Dry fossil passage above the streamway, Retdungkhur

Prior to arriving in Meghalaya I anticipated that all of its caves would be pretty horizontal streamways. Despite how much I liked the Meghalayan caves, most that I had explored were vertical and dry, and this was not not as I had expected. Retdungkhur finished off the expedition nicely for me; giving me a taste of the more classic style of Meghalayan river cave. The main streamway passage is of epic proportions and is highly varied, with areas of rapid flows following on from areas of silent pools with fine calcite decorations. These pools contained many fish while on the ceiling of the largest chamber, thousands of bats could be seen roosting.

The stunning Main Chamber in Retdungkhur. Note the colony of bats on the roof!

This beautiful chamber was particularly memorable to me and it represented the joy of Meghalayan caving. Photographing it was an honour and well deserving of one of my large and coveted Meggaflash PF300 flashbulbs. That bulb helped in more ways than one. The photo model became very cold from standing for a long time in the river, so she placed the just-fired bulb within her oversuit. The heat it produced as it slowly extinguished saw her quickly return to a manageable body temperature and spirits, all round, were quickly lifted! All in all, the cave yielded 3.7 km of virgin passage and the massive main passage remains to be be explored to conclusion.
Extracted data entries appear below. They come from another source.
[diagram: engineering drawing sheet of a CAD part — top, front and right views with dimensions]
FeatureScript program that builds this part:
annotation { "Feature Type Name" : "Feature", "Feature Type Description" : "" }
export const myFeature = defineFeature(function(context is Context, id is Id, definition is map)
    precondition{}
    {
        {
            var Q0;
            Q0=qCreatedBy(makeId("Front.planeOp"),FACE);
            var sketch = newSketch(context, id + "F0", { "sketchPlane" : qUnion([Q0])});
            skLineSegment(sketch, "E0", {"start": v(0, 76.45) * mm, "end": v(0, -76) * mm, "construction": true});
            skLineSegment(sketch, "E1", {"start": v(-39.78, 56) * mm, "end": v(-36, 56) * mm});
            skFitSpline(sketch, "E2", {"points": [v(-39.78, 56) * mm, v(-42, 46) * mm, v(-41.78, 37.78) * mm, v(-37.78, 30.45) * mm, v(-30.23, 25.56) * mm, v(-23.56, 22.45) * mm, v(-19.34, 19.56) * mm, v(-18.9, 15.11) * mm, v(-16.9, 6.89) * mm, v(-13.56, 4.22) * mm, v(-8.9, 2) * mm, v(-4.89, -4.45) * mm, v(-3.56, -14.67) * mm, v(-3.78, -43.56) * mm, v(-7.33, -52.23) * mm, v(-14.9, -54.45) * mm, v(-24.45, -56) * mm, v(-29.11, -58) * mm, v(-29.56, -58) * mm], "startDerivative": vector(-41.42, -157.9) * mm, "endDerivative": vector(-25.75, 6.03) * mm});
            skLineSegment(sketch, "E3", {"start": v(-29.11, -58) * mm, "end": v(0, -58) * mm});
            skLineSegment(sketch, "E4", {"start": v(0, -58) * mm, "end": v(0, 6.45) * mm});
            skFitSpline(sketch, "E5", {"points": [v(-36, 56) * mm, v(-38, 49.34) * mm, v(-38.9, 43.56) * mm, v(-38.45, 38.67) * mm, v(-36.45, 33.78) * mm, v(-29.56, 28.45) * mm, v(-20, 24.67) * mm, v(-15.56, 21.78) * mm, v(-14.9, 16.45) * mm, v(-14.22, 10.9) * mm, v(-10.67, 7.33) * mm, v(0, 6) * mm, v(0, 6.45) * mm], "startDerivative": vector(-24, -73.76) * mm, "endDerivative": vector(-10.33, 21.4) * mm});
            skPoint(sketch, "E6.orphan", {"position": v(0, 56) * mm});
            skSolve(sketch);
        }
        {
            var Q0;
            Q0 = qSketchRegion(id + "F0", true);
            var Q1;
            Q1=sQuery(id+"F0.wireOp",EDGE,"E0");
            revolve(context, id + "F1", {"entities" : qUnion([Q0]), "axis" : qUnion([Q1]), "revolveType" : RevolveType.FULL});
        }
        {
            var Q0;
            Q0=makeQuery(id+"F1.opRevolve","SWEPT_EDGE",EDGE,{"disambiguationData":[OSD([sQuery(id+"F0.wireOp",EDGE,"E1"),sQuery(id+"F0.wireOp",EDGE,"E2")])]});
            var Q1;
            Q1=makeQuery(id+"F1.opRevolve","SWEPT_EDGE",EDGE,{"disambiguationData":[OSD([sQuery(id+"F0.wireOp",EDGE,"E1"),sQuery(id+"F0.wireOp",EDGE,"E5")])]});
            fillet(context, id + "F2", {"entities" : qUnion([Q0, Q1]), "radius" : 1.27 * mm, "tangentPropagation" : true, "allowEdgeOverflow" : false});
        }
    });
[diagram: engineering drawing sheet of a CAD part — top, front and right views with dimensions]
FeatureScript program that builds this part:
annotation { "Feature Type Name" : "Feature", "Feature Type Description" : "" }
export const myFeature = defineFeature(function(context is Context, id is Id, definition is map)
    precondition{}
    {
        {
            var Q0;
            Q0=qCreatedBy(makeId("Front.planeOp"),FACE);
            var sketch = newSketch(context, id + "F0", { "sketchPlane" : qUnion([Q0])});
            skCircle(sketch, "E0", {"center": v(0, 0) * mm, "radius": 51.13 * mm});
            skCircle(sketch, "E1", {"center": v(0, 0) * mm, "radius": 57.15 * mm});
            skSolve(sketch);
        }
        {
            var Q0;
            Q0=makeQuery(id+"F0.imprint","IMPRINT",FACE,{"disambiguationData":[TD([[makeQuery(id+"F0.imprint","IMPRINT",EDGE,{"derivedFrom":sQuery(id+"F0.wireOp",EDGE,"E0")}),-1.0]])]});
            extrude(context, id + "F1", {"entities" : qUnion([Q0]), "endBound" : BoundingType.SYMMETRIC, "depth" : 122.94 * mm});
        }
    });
Thus the expedition came to an end and our basecamp was quickly disassembled as torrential rains moved in and threatened to wash the road way. We escaped in very close time and, despite numerous jeep breakdown and repairs along the way, we were very grateful to return to the city of Shillong.


By the end of the expedition, the main achievements were:

  • 12.3 km of virgin passage surveyed;
  • Cumulative total surveyed passage in Meghalaya passed 500 km mark!
  • A new species of great importance found.

Meghalaya 2019 was a fantastic expedition, run by a fantastic, seasoned and well experienced crew. On top of that and never to be played down, as a 37 year old caver it was great to be one of the youngest on the expedition! ;P

I remained a further two weeks in India. Despite having travelled a reasonable amount in my life, India is the county I wanted to visit most since I was a teenager. While my interests developed and other places came to be of greater priority, I was glad to finally get there and not to be disappointed. The few weeks I spent after the expedition, mainly around Meghalaya state and Darjeeling, were really enjoyable and left me with a big desire to return. The shock in variety of culture, language and peoples; the sweetness of the many people we met, the stunning mountain scenery and, not to mention the best cuisine in the world, left me wanting more time there.

A shaft of light in the entrance to Krem Um Ladaw

Krem Um Ladaw lit by natural light only

I would like to finish by dedicating my efforts here to my partner Becks Kelly who helped to get me to a place I always wanted to be. I would also like to add that the very vast majority my photos presented here were taken by just the two of us, with no other helpers – no mean feat I believe, considering the size and complexity of some of the shots.

Becks Kelly on the riverbed gorge to Krem Um Ladaw


Harries, et. al., 2019. The world’s largest known subterranean fish: a discovery in Meghalaya (NE India) of a cave-adapted fish related to the Golden Mahseer, Tor putitora (Hamilton 1822). Cave and Karst Science 46, 3, 121-126

Kannampilly, A., 2013. “The Wettest Place On Earth: Indian Town Of Mawsynram Holds Guinness Record For Highest Average Annual Rainfall”. Huffington Post. Viewed on 11th June 2020.